The cost of reading every book: We know their names

The cost of reading every book: We know their names

Randall Munroe turns to the question of Reading Every Book: “At what point in human history were there too many (English) books to be able to read them all in one lifetime?

Munroe tackles this question, as usual, with plenty of amusing math.

Elsewhere, I’ve seen it said that the last people who might have read everything were probably Thomas Jefferson (d. 1826) and Johann Wolfgang von Goethe (d. 1832). Whether that’s true of either I don’t know, but Jefferson certainly tried. Jefferson’s problem was that Virginia did not have a library that held every English book, so to read them all, he had to buy them all. That was expensive. It took more money than Jefferson had, so the acquisition of his vast personal library put him deep into debt.

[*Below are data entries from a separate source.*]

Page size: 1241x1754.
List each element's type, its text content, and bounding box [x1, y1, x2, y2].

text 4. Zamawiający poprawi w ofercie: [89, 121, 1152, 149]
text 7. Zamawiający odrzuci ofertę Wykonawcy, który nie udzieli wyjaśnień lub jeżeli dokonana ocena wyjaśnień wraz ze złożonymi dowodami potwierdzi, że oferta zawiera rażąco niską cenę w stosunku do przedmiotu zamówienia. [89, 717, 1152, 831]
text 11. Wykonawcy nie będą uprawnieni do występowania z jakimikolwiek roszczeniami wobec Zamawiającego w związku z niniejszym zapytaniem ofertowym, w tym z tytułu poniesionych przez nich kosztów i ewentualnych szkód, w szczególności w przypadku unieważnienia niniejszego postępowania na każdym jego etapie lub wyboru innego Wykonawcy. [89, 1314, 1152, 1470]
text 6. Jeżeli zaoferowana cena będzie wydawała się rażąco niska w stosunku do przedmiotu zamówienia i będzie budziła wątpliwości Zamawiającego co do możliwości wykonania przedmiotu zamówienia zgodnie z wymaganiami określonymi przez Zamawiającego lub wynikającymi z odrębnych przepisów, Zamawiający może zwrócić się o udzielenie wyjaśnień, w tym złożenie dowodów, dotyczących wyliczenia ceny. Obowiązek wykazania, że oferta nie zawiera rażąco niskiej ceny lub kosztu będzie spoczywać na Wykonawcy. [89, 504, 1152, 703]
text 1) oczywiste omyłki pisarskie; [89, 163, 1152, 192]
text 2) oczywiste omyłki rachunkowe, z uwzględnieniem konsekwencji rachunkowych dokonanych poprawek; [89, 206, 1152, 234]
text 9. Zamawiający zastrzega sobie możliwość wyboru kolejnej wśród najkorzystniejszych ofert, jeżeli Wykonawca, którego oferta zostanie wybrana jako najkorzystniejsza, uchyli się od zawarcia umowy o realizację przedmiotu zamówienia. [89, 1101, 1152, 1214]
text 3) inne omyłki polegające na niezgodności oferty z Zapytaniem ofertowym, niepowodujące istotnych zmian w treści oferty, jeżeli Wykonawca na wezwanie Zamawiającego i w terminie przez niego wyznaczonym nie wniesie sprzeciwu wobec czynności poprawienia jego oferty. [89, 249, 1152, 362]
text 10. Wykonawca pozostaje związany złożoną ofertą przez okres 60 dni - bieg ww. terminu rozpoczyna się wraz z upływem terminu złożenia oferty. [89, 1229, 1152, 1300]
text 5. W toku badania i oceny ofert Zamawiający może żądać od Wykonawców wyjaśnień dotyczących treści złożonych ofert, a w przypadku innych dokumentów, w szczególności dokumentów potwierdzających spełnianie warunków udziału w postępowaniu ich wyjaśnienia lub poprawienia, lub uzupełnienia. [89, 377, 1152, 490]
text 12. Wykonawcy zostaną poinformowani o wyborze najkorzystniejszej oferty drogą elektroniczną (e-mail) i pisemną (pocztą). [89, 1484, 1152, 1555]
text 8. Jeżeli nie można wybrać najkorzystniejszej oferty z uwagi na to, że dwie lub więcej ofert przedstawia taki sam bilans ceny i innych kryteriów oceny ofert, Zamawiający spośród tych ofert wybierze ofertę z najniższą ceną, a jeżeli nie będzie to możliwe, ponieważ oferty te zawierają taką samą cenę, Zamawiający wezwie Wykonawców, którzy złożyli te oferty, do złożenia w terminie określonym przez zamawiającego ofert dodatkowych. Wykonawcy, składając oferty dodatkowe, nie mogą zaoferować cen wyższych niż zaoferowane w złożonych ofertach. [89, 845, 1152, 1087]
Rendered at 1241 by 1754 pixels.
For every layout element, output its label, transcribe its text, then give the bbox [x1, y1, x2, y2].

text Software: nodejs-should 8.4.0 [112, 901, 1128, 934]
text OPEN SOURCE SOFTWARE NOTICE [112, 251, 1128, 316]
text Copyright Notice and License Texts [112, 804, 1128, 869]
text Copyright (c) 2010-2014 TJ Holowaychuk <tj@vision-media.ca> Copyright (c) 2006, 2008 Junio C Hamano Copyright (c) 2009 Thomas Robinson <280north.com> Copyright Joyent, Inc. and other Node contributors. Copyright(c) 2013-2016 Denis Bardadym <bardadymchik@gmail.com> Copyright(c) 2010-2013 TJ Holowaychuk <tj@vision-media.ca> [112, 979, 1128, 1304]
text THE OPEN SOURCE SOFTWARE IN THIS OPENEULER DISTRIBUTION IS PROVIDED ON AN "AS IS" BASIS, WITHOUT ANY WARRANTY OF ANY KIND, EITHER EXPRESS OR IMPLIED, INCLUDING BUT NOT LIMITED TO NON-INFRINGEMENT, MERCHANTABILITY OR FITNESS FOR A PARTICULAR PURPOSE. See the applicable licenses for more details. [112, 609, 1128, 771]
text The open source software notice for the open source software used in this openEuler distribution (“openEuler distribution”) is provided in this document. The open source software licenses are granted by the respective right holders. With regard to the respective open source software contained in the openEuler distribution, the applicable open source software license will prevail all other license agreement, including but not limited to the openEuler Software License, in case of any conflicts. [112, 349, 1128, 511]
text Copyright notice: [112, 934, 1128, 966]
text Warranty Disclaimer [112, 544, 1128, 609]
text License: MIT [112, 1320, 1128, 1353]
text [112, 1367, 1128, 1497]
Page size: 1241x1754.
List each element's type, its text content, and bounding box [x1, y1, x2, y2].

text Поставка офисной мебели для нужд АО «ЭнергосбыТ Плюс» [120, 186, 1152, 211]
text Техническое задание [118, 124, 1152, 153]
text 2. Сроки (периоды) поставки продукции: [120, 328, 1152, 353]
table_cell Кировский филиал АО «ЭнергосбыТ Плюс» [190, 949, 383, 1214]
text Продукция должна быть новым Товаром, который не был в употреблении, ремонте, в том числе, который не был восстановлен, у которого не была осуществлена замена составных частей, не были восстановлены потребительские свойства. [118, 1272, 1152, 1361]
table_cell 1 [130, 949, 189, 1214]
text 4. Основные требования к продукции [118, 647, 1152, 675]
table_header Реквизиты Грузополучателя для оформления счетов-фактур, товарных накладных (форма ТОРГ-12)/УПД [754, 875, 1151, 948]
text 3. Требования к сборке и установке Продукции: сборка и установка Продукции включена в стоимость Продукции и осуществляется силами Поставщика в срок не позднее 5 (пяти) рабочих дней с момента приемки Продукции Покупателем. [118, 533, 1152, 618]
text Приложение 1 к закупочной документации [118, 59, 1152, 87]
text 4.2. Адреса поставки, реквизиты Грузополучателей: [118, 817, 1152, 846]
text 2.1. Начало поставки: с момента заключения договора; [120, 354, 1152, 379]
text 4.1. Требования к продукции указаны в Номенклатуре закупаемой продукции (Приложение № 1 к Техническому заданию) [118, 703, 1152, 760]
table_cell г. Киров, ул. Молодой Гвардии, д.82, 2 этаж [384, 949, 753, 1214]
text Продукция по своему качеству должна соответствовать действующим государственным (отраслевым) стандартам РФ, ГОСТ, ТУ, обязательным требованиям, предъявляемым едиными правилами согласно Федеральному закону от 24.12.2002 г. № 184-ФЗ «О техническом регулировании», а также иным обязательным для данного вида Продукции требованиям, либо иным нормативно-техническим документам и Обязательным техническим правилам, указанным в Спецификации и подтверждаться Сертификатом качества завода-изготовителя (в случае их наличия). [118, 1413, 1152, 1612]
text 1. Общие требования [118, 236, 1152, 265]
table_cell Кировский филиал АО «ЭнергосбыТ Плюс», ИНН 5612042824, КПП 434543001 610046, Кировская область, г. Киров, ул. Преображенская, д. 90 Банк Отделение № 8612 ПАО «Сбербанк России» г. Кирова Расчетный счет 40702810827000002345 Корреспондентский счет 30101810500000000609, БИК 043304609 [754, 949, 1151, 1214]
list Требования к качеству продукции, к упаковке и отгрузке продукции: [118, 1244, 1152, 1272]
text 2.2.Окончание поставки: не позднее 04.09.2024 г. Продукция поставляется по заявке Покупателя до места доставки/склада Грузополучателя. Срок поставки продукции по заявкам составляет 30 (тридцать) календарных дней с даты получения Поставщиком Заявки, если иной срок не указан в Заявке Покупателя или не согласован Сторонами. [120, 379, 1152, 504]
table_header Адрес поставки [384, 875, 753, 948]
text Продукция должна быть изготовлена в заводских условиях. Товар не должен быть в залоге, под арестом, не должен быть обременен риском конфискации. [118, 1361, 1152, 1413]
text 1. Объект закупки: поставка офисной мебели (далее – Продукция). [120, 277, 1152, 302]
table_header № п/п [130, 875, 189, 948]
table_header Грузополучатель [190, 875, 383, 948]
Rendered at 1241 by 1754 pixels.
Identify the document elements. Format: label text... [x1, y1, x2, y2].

That debt was part of the reason, or the excuse, Jefferson gave for never being able to afford the emancipation of his slaves — something he always said he wanted to do, yet somehow never quite got around to doing.

We know their names. The image here is a page from Jefferson’s 1820 “Farm Book,” listing the enslaved persons he and the law said he “owned” in that year. That image is too small for the names to be legible, but they’re all there on the page in the archives of the University of Virginia — the real names of real people who were bought and sold, and whose children were bought and sold, and who died without ever tasting freedom because Jefferson’s book-buying habit meant he could not “afford” to keep his promise to them.

Jefferson tried to break that habit, to settle his accounts and to pay the greater debt he owed to all the enslaved people whose labor he had stolen. In 1814, he sold his library — more than 6,000 books — to the government for about $24,000. But then, instead of the Jubilee he had considered, he started buying more books, got deeper into debt, and never liberated his slaves, who were sold at auction after his death in 1826.

As Randall Munroe’s math shows, it’s no longer possible to do what Jefferson tried to do. There are just way too many books to read them all. But the Library of Congress still tries to collect them all, and to catalog every one.

Open any book you own and flip through the first few pages and you will find that book’s Library of Congress number. When you see that number, remember where the Library of Congress came from. It came from a broken promise to real people — the people whose names are listed in Jefferson’s handwriting on that page above. We know their names.